This scenario was entirely predictable.
The latest call for an emergency manager in Metro Detroit is coming from an unlikely place — the affluent Northville Public Schools.
Stalled contract negotiations between administrators and employees have school board members discussing the possibility of seeking an emergency manager, which under state law must be appointed by the governor.
Emergency managers have the power to void union contracts, remove administrators and take all control of the district’s actions.
The two sides have until the second week in August to come to terms on a two-year collective bargaining agreement.

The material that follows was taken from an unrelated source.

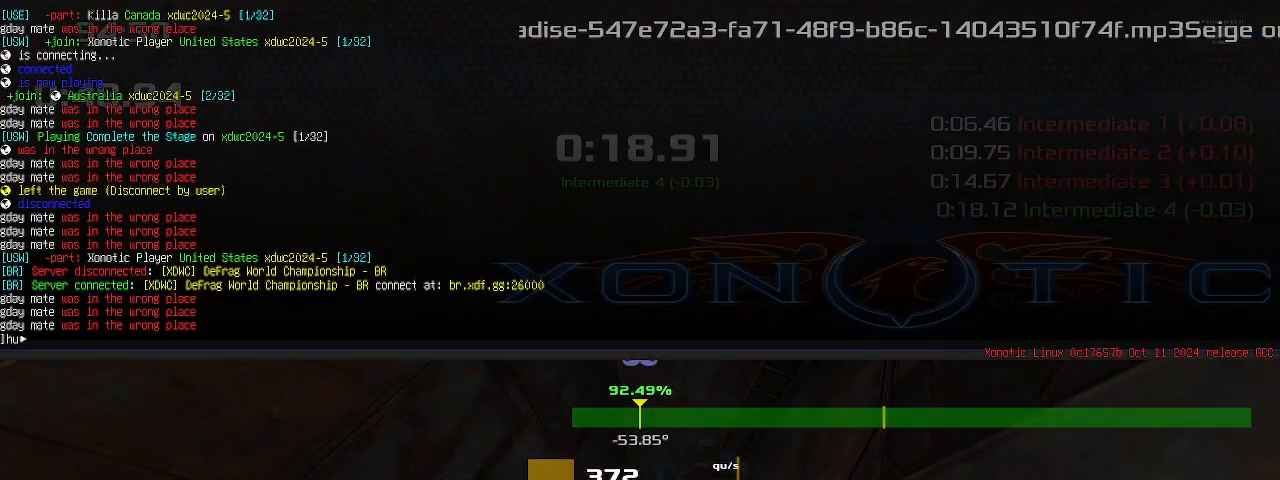
{"keys": ["right", "up"], "events": []}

Union representatives and administrators bargained Tuesday, but Superintendent Mary Kay Gallagher said no progress was made.
“(An emergency manager) is a last resort,” Gallagher said. “That is most definitely something that is under consideration, but again that is a last resort.”
Here’s how it works:
- Snyder’s budget strips away money from the schools.
- The schools are forced into a bankruptcy situation.
- They turn to their employees and teachers for drastic concessions (a nearly 10% pay cut and no raises for two years in this case.)
- Because teachers have already given up much in recent years, they resist further cuts.
- The school district threatens the union with an Emergency Manager, an individual that has the power to come in an unilaterally wipe away their contracts.
Their diabolical plan is working out just as they hoped it would. It’s really a nearly perfect formula and with Democrats in the minority at all levels and unions already on their knees, there isn’t much that can be done about it.